A team of epidemiology researchers has described a prognostic tool that predicts, exactly, the risk of renal disease in the terminal stage (ESRD), in patients with type I diabetes and type II.
The design of phase III tests, for diabetic nephropathy, currently requires a group of patients, difficult to obtain, with a high risk of progression, defined as within three years after an end point (ESRD, loss of 40% of the calculated glomerular filtration rate or death).
To improve the design of these essays, the researchers of the Harvard Faculty of Medicine (Boston, MA, USA) used data from the natural history of patients with chronic kidney disease and diabetes to develop an improved criterion to identify these patients.
The study group included a training cohort of 279 patients with type I diabetes and 134 final points in a maximum of three years, in addition to a validation cohort of 221 patients with type II diabetes and 88 final points.
Previous tests selected patients using clinical criteria for the basal urinary albumin/creatinine relationship and calculated glomerular filtration rate.The application of these criteria to the current cohort data showed sensibilities (detection of patients at risk) of 70-80% and prognostic values of only 52-63%.Next, the researchers applied the classification and analysis of regression trees, to select among all clinical and markers the optimal prognosis criteria that divided patients with type I diabetes, according to risk.

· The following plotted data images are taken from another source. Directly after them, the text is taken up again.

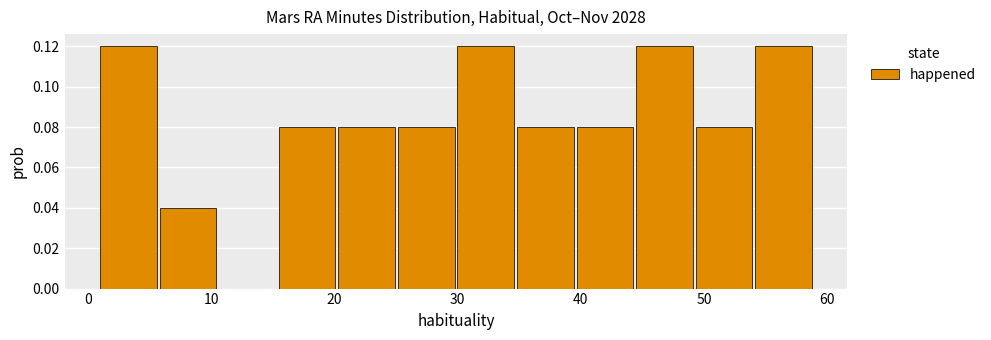

Reading left to right, list every bar in this chart as the range it spans on the x-axis followed by its height. Neither the bar edges nor the heights are printed on the chart, so give them approximately, as read against the axes.

1 to 6: 0.12
6 to 11: 0.04
11 to 16: 0
16 to 20: 0.08
20 to 25: 0.08
25 to 30: 0.08
30 to 35: 0.12
35 to 40: 0.08
40 to 45: 0.08
45 to 49: 0.12
49 to 54: 0.08
54 to 59: 0.12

They found that the optimal criteria was a serum level of the tumor necrosis factor receptor 1 (TNFR1), of more than 4.3 nanograms/milliliter alone or 2.9-4.3 nanograms/milliliter with a creatinine albumin ratio, greater than 1900 milligrams/gram.This criterion produced similar results, both in type I diabetic patients.In general, sensitivity and prognostic value were high (72% and 81%, respectively).
"The global efficiency and profitability of clinical trials depend on the diagnostic tools used to register the study patients," said the main author of the study, Dr. Andrzej S. Krolewski, professor of medicine at the Faculty of Medicine at the Faculty of MedicineHarvard."If you hire people who are not at risk of progressing ESRD during the clinical trial period, statistical power decreases and nothing can be demonstrated."
"Surprisingly, when we use the TNF receiver to analyze the risk of ESRD, the risk was almost identical, both for type I diabetes and for type 2 diabetes. This implies that the etiologies are similar," said Dr. Krolewski.“This is a very important observation because, in the medical community, the impression is that the progression to the ESRD in type I is somehow different from type II.As a result, many clinical trials do not include patients with type I diabetes. Currently, about 80% of patients in these clinical trials do not provide any useful information if our criteria is used in patient recruitA thousand patients for a clinical trial will only need 400 patients. ”
The study was published in the digital edition of April 7, 2017 of Kidney International magazine.